Twenty moves later Shirov gives up rook for bishop a second time, or would have done had Bareev not declined the material (with a counter exchange sac, no less). 33. ... Kxe6 would have led to a position in which Black was two exchanges for two pawns ahead, but he spurned the sacrifice because of a specific tactical sequence that would have led to immediate disaster.

Two very different kinds of exchange sacrifice, then. The first is a question of judgement: a decision informed by variations, perhaps, but ultimately the kind of move you make without knowing for sure exactly how the game will go. The second, however, has a concrete solution: 'if he takes the rook with his king then x, y and z follows and I win'.

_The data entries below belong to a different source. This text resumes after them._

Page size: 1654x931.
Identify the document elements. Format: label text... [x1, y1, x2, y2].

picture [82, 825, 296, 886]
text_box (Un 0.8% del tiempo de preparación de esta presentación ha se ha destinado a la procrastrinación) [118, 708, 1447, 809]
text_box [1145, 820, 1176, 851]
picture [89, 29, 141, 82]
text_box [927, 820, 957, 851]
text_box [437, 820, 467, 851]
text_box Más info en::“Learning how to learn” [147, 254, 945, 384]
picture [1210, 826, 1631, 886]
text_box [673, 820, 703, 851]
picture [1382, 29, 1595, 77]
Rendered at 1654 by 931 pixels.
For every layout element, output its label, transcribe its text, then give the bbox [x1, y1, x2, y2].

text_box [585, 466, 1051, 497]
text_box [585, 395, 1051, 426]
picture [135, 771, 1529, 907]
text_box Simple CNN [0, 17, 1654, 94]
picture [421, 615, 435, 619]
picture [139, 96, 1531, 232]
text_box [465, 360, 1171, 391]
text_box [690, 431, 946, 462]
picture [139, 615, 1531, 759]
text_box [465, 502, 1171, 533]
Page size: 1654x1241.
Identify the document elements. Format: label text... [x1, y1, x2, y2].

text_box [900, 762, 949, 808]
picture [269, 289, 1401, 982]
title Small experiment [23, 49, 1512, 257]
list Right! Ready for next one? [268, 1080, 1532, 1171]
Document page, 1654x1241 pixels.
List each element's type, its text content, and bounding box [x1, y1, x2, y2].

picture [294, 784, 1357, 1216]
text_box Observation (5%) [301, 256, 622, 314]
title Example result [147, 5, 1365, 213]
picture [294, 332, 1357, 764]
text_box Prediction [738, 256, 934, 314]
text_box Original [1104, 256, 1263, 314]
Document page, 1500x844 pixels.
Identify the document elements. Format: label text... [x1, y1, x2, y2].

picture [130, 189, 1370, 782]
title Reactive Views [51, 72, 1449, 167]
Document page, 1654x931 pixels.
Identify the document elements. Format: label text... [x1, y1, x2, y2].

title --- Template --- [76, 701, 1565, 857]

That's the theory, anyway. I didn't fully understand the positional judgement behind the first ex sac and I couldn't find the winning line for White after 33. Rxe6 Kxe6 either. I'm sure, however, the S&BC Blog readership can do better.

33. Rxe6

The Interesting Sacrificed Exchange Index


Tom Chivers said...

I got the immediate follow up to 33...Kxe6 right, but then missed the second move, and had to ask Rybka :(

Adam Fysh-Foskett said...

Took me a while, but I think I got it:
1. ... Kxe6 2. Bb7 Qa7 3. Qb5 Kf7 4. Qd7+
It didn't occur to me that the light-squared bishop had any role other than to come to d5

Chris Morgan said...

I've never played a positional exchange sacrifice in a game - it definitely seems to be a mark of advanced positional understanding. I once played a club game as black against a player who wasn't highly graded, but was one of those wily club players you suspect might have been graded a lot higher at some point. The game began: 1.e4 d5
2.exd5 Nf6 3.Bb5 Bd7 4.Bc4 b5 5.Bb3 a5 6.a4 bxa4 7.Rxa4!? Bxa4 8.Bxa4 Nbd7 9. Bc6
I don't think his exchange sac necessarily put him in a better position, but I found it a very unpleasant position to play and he went on to win.

Jonathan B said...

Adam is right: Bb7 is the key idea.

Tom Chivers said...

Rybka thinks white is better in your sequence Chris!

Ariokz said...

White intends to correct his doubled pawns a2 and a4 and advance them as passed pawns!
1......Kxe6 2.Bd5+ ..... Kd7, 3.Qb5+.... QxQ 4.axQ followed by a2-a4.
the doubled pawn issue is solve and their advance is imminent.